In response to a question the Minister said there 54 foreign observers to monitor the polling process in 11,000 polling booths. The observers are from the Commonwealth and the Asian Election Authority.
At a news conference here on Friday they had said they would monitor the elections in all districts including the Northern and Eastern provinces where LTTE was militarily defeated.
The monitors said they would deploy their members in every district but due to the distance they would not be able to visit all the polling booths. They promised to closely monitor the election violence, but they would not be responsible for enforcing law and order.
Notwithstanding the assurances by the Election Commission and the government on peaceful conduct of the election, a general sense of unease prevails in the island nation. The rise in political temperature was not unexpected as the high stakes are involved for all the key players in one of the most important elections in the post-independent and post-Prabakaran Sri Lanka.

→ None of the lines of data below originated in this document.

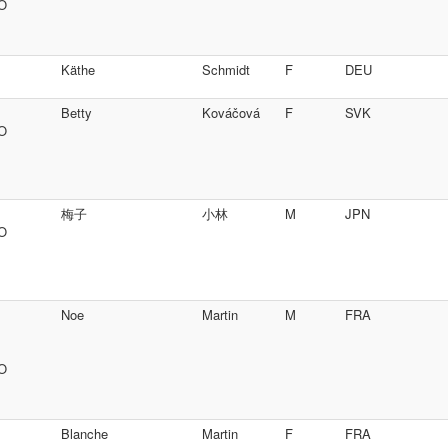
SO
Käthe
Schmidt
F
DEU
Betty
Kováčová
F
SVK
SO
梅子
小林
M
JPN
SO
Noe
Martin
M
FRA
SO
Blanche
Martin
F
FRA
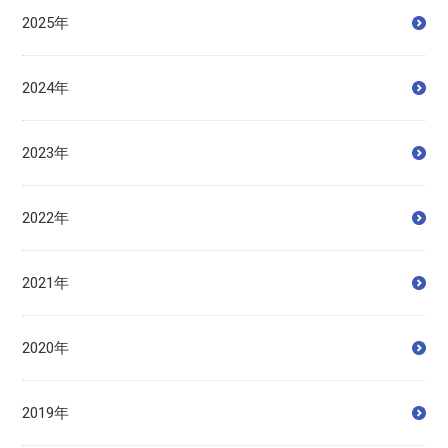
2025年
2024年
2023年
2022年
2021年
2020年
2019年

Pitch-forked into centre stage with the support on one hand of the two parties diametrically opposed to each other — the main opposition the United National Party led by former Prime Minister Wickremesinghe and the ultra-nationalist Janatha Vimukthi Perumana (JVP) and the other, the post-Prabakaran Tamil National Alliance (TNA), the former Army Chief engaged in a no-holds barred attack on the President and his family. The alleged deals of corruption, poor governance, nepotism and improper handling of the issues triggered by the Eelam War IV including the re-settlement of the three lakh displaced are the pet themes of the retired General.
Though the President himself focused in his election rallies mostly on issues related to development and the need for reconciliation in the post-conflict situation, some of the second and third rung leaders of the ruling combine were reckless in their allegations targeting Fonseka and other opposition leaders backing him.
There is little doubt that it is one of the most crucial elections in the 48 year old post independent history of the island nation for two reasons. It is the first much mass democratic exercise in the post-Prabakaran era and it is again for the first time that an apolitical candidate has managed to capture the imagination of the voters in such a short span of time.